> _DATA FOR THIS EXERCISE_
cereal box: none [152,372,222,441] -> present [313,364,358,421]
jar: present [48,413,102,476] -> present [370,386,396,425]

==

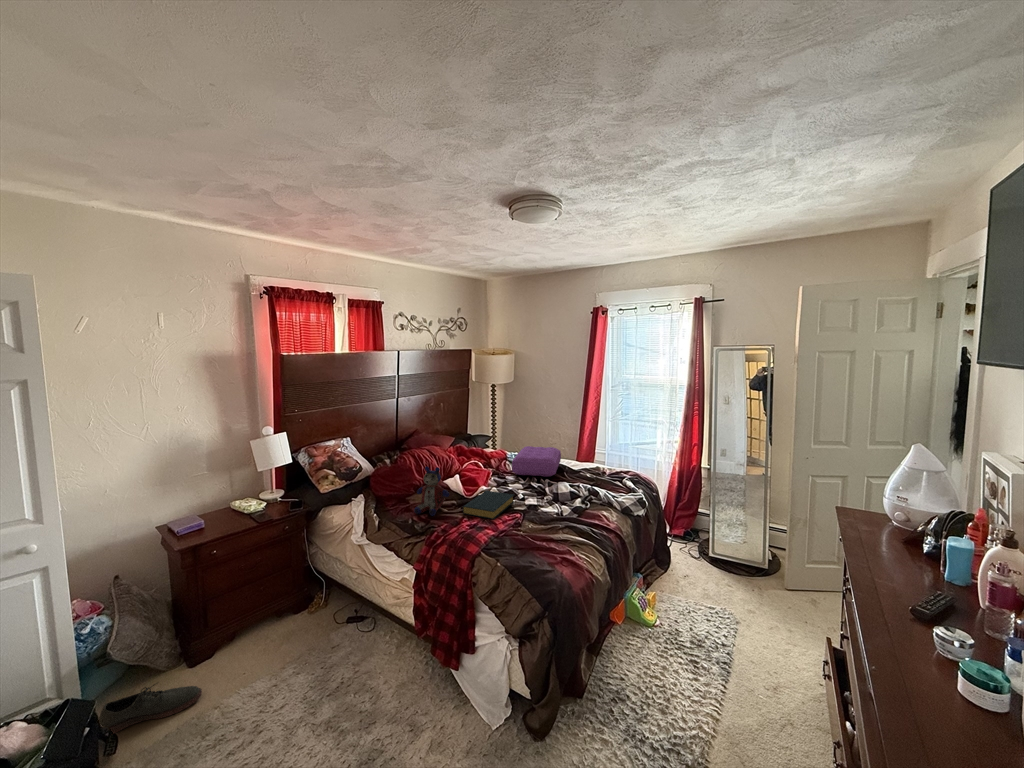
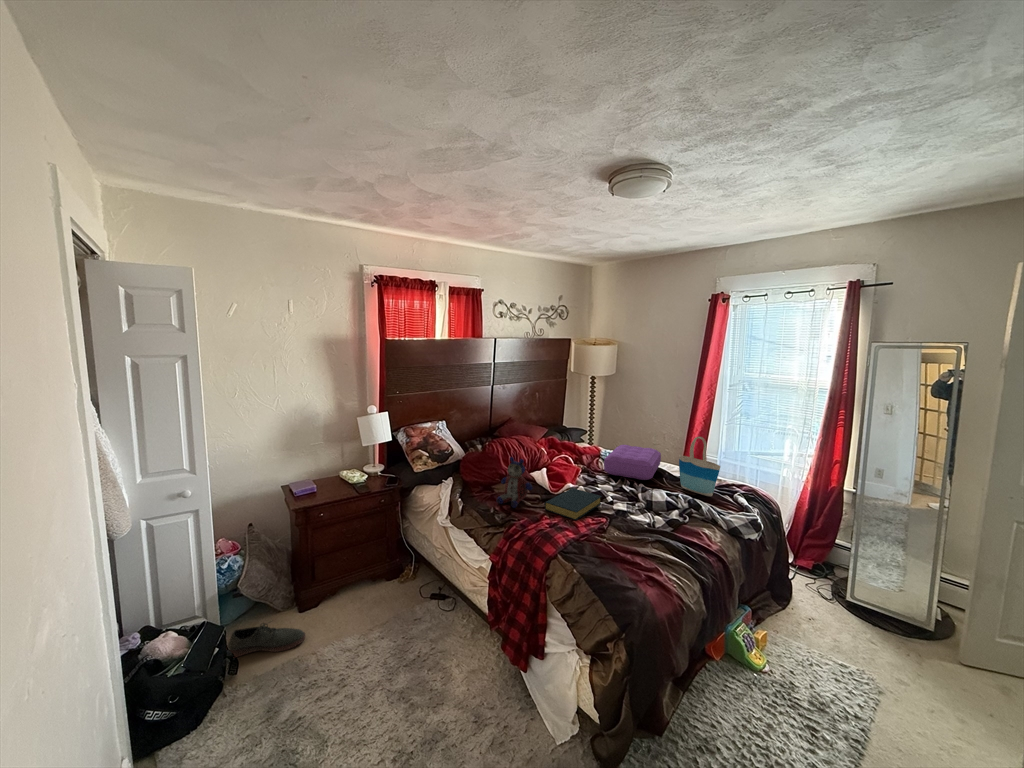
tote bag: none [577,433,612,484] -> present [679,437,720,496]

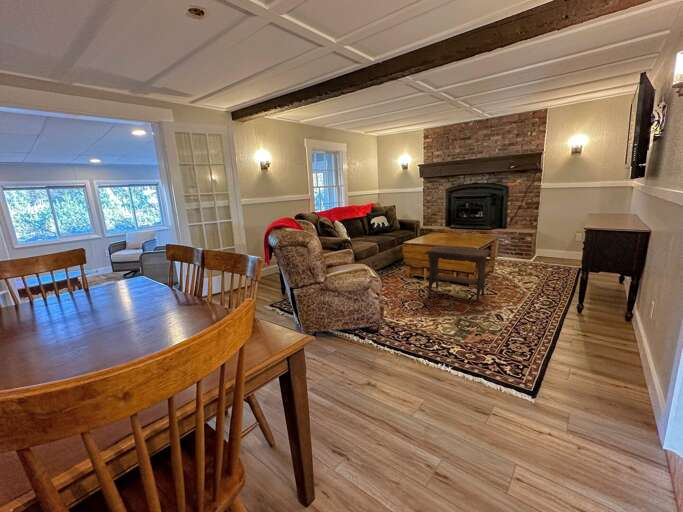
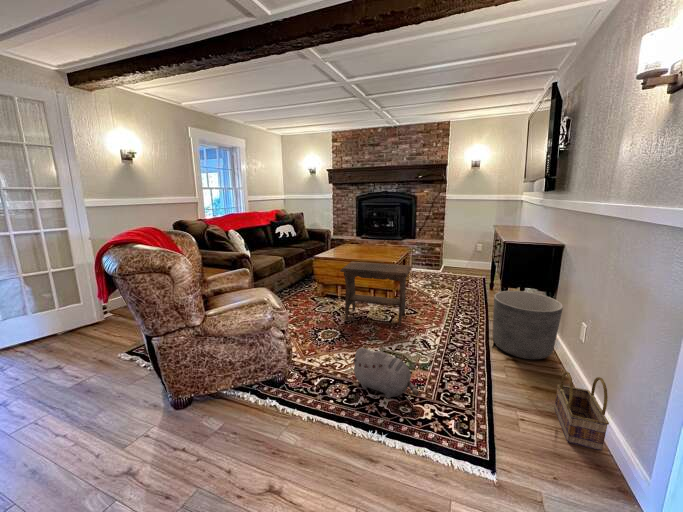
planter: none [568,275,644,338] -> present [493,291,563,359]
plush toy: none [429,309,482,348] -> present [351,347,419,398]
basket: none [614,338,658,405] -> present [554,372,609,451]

> _WHAT THE TASK ASKS_
Your task for the entries above: copy exactly the span starting with the line with "plush toy: none" and going on through the line with "basket: none [614,338,658,405]", both lines included, and nothing else.

> _OUTPUT OF THE TASK_
plush toy: none [429,309,482,348] -> present [351,347,419,398]
basket: none [614,338,658,405] -> present [554,372,609,451]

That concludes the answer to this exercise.